In exactly seventeen hours, ten sets of eyeballs will be boring a hole through your brain as you unveil your latest creation. And, right now you haven't a clue where to go next.
What do you do?
We all get creative block but in order to conquer it, we have to change our perspective on a problem in order to uncover our next steps.
Years ago, Sting (the musician, not the wrestler), was quoted as saying, "An album is never completed...it is simply abandoned".
There comes a point where there is simply nothing more to offer creatively.
The development and refinement of any given project is involving,
challenging and actually quite fun until you get to the "action" points near the end and the presentation that wraps it up in a nice tidy box. We love to theorize and speculate. We thrive on the "aha" moments and dread having to put it all together at the end - especially when it's our reputation on the line.
So, how do you summon up the inspiration to cross that finish line?

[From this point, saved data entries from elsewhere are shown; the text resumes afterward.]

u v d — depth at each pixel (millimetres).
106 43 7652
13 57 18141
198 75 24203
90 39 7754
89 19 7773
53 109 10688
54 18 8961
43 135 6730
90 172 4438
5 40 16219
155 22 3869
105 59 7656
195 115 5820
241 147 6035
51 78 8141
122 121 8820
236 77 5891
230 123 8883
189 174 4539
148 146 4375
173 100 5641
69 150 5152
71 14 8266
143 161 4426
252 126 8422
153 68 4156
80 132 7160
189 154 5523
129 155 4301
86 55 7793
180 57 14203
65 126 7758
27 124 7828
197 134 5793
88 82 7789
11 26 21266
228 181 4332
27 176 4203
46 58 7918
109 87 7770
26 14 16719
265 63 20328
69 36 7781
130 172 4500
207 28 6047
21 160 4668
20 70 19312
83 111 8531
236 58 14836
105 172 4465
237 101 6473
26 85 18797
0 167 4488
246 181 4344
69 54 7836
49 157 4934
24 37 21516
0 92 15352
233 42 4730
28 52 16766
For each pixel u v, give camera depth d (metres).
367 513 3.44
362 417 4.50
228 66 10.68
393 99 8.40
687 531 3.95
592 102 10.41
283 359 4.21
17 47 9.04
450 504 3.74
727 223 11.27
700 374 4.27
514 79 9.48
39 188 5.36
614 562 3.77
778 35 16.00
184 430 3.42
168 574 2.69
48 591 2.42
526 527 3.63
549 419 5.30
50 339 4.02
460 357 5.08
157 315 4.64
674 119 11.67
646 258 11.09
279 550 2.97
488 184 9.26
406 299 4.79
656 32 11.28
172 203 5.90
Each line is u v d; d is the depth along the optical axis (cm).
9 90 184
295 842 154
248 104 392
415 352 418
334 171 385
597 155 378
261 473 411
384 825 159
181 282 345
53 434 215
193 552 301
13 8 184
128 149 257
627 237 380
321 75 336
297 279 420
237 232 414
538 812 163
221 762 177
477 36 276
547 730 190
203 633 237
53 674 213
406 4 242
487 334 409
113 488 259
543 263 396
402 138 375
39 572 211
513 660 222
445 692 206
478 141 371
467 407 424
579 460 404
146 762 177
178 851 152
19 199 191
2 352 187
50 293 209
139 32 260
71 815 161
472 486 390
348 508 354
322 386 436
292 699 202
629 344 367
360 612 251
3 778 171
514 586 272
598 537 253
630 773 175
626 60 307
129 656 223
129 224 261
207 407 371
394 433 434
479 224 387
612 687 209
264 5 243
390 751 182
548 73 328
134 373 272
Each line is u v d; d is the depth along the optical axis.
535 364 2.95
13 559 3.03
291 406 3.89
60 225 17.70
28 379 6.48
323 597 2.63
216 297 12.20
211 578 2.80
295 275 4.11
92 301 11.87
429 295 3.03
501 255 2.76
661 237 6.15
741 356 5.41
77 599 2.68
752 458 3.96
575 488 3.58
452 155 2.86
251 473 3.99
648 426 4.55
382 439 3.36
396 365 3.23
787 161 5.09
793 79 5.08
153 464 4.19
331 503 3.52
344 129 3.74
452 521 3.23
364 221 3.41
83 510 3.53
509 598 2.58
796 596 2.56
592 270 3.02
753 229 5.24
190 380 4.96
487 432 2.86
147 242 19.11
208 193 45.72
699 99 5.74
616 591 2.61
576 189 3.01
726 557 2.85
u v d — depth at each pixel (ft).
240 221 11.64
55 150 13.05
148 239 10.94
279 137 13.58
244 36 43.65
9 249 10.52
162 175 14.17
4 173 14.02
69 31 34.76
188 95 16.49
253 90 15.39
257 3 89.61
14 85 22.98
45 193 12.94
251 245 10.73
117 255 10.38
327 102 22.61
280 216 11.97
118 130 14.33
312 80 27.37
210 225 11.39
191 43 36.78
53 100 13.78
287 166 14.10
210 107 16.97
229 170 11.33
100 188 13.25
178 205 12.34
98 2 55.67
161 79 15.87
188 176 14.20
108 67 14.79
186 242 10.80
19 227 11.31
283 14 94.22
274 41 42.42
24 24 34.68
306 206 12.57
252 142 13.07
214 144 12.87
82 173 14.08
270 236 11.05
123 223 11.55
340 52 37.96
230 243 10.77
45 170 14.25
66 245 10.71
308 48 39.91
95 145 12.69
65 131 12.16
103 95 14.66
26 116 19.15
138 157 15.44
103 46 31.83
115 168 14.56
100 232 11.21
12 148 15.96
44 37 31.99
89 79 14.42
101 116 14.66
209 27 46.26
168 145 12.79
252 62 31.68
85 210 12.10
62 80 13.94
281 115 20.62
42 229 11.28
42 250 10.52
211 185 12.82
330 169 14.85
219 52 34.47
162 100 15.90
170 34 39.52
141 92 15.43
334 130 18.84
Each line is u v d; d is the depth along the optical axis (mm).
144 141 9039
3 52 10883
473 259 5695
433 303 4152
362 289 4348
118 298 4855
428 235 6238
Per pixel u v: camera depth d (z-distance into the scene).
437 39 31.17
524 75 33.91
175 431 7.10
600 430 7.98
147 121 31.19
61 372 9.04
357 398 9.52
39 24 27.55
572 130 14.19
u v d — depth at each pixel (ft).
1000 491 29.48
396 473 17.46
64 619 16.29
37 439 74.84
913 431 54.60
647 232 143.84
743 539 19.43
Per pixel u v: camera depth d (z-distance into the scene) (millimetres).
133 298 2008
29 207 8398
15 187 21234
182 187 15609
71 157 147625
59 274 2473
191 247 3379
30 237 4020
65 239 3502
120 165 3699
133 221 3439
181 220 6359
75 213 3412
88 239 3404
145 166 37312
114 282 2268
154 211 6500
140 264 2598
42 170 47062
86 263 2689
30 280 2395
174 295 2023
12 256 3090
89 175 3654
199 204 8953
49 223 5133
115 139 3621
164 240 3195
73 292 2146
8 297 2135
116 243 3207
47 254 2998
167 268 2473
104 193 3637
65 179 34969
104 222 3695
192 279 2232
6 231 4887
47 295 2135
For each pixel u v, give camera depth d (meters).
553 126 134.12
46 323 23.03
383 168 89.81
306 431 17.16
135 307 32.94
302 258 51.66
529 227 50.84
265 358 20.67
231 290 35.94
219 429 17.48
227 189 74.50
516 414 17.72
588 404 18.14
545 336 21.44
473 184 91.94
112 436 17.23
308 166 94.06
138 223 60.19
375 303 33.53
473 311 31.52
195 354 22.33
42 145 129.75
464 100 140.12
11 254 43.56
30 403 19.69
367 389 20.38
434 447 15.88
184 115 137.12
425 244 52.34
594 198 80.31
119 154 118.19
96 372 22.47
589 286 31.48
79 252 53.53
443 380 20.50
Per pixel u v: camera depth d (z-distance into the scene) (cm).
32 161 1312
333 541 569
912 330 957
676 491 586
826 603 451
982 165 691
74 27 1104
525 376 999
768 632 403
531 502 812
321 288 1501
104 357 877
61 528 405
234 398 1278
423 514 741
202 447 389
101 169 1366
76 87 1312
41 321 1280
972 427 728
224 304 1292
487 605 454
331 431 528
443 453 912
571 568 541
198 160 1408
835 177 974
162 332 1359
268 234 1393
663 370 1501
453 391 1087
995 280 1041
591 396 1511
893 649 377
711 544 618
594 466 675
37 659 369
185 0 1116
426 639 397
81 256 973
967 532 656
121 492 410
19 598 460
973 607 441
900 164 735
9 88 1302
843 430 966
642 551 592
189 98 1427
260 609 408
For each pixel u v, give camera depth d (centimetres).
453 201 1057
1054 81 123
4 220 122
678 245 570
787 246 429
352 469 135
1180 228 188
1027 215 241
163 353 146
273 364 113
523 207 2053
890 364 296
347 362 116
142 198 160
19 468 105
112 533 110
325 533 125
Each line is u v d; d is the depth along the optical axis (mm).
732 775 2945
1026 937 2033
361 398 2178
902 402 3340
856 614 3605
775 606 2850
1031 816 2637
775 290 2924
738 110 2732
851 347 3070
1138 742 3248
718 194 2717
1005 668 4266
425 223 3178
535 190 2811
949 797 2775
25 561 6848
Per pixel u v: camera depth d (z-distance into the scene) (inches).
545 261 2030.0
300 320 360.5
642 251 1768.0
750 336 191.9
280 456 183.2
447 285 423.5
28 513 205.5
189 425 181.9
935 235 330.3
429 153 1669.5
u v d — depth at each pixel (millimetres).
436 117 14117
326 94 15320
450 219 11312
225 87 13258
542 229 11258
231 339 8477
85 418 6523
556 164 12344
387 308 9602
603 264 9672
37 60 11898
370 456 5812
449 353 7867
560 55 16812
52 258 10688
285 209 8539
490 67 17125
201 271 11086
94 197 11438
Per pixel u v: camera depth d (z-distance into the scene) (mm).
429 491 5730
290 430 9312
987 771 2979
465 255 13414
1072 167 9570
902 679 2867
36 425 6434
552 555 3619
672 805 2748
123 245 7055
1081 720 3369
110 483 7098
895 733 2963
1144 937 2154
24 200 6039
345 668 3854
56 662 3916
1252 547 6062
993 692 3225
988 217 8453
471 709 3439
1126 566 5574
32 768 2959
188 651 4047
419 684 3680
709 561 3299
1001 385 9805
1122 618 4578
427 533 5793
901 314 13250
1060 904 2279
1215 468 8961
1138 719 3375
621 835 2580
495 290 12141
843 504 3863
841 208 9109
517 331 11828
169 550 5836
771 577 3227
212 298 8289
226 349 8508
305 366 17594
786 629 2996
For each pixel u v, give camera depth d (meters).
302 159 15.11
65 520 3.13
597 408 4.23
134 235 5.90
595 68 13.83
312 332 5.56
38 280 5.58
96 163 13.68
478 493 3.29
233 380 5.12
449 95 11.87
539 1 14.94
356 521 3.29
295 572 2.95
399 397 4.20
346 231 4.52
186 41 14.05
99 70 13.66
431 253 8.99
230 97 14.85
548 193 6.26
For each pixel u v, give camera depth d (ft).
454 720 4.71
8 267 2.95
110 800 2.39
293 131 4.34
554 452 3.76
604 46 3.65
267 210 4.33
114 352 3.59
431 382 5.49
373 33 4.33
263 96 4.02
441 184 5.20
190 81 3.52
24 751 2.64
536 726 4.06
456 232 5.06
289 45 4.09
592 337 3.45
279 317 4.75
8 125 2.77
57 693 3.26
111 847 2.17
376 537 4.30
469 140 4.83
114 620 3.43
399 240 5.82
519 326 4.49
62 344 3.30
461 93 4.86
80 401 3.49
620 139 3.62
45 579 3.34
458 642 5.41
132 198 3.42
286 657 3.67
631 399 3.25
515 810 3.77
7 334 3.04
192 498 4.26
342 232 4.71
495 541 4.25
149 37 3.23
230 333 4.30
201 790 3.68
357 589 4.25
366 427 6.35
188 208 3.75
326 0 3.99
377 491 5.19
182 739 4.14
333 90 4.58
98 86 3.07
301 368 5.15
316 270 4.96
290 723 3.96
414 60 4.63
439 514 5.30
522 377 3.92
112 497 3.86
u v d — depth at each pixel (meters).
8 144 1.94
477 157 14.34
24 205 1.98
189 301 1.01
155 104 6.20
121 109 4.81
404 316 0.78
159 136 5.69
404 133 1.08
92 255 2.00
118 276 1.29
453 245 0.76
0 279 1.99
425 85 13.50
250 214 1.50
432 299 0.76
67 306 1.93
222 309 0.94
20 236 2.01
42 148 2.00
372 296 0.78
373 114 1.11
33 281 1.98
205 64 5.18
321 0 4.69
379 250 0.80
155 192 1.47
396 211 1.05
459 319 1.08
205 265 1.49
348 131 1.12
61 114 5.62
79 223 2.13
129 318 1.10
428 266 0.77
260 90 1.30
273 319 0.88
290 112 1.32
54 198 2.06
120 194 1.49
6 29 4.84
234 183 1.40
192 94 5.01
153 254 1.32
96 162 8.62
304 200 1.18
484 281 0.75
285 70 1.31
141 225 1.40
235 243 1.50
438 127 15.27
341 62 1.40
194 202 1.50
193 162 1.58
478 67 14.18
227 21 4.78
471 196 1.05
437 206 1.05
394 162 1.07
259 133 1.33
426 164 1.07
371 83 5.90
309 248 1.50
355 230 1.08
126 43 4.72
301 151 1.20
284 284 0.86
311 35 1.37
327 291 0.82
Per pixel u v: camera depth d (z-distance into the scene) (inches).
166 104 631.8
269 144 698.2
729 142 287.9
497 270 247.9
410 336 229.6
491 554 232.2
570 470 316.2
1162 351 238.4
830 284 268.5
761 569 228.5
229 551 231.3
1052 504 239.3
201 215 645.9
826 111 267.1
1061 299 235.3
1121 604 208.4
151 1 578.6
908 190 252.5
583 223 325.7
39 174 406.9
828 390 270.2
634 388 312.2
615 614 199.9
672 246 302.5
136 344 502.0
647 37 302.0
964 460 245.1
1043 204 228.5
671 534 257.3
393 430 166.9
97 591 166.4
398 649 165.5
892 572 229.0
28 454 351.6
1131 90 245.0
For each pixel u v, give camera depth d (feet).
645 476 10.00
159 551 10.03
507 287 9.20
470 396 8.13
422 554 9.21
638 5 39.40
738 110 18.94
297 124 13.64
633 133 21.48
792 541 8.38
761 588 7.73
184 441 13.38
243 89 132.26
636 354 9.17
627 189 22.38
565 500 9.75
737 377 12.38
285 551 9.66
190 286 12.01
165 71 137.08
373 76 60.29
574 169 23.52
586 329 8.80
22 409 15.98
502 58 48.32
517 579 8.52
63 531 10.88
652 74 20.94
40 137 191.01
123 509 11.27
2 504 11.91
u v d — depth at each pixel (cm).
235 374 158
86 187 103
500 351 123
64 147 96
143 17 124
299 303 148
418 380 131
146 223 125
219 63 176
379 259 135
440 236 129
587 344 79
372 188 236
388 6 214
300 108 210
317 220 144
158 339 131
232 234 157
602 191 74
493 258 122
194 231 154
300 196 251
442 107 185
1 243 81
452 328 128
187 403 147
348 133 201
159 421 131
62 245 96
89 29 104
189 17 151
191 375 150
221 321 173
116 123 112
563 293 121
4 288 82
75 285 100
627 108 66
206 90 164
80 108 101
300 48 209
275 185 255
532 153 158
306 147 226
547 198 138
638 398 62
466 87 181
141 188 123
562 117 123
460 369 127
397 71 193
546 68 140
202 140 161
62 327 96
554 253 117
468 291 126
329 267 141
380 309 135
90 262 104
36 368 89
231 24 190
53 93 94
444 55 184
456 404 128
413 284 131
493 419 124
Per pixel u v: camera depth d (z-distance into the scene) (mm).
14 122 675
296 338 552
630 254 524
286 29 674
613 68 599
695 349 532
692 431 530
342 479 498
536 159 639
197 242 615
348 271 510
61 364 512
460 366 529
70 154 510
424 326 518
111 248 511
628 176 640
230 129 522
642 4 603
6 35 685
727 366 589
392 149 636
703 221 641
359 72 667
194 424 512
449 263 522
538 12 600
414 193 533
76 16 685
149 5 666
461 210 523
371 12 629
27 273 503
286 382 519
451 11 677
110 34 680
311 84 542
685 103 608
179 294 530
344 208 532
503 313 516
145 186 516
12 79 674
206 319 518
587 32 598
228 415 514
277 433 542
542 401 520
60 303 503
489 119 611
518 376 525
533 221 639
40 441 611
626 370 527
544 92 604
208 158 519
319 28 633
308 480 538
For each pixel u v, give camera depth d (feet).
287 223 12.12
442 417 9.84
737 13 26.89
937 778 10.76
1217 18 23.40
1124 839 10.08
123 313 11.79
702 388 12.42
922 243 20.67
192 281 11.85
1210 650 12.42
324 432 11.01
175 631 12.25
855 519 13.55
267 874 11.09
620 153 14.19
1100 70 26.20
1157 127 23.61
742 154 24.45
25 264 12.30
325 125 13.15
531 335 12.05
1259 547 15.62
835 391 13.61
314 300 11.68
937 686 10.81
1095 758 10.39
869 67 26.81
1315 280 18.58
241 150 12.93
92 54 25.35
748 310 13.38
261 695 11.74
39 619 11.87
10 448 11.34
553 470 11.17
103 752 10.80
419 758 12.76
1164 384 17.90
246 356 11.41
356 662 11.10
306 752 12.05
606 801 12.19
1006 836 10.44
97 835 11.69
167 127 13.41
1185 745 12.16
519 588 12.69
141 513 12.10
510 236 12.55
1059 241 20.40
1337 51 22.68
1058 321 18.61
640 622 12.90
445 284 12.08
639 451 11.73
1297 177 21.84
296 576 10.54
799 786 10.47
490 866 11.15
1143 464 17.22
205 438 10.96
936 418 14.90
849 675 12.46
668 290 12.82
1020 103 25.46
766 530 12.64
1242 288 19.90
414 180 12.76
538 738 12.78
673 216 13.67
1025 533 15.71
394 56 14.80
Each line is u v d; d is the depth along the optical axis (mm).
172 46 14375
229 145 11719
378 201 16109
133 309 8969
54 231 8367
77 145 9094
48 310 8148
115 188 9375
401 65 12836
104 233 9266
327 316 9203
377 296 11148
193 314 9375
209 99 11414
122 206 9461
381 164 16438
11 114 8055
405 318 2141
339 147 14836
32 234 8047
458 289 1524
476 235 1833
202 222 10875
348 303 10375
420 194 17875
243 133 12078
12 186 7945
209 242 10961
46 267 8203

First, breathe. Then go take a walk, eat a banana or pull out your putter for a little office putt-putt. Do whatever you have to in order to clear your mind of your dilemma prior to kicking it back into gear again.
Now, collect your work. Make a pile and drop it on the floor - it doesn't matter if your notes get mixed up because they are just "your notes" - and technically, all a note is supposed to do is trigger a memory, right?
Pull out a sheet of paper or click on Word and create an outline as if you were starting from scratch.
By having mentally flushed your work in progress another step in the "notes" process, you'll ultimately free yourself from the constraints of your dead-end train of thought. It's kind of like putting together a jigsaw puzzle and then dumping it to start over - you'll start in a different place but you'll recognize shapes and colors so the assembly is much quicker the second time. You'll also see things you never noticed before as your mind re-analyzes data, consider new alternatives and uses your mental and physical notes to forge new ideas.
No doubt, that this "second time around" you'll gravitate towards the soul of your project and its presentation. Consequently, you will develop a sharper focus than you did the first time around.
Once you separate the core idea from the forest of data, your concept will be stronger and more convincing than ever.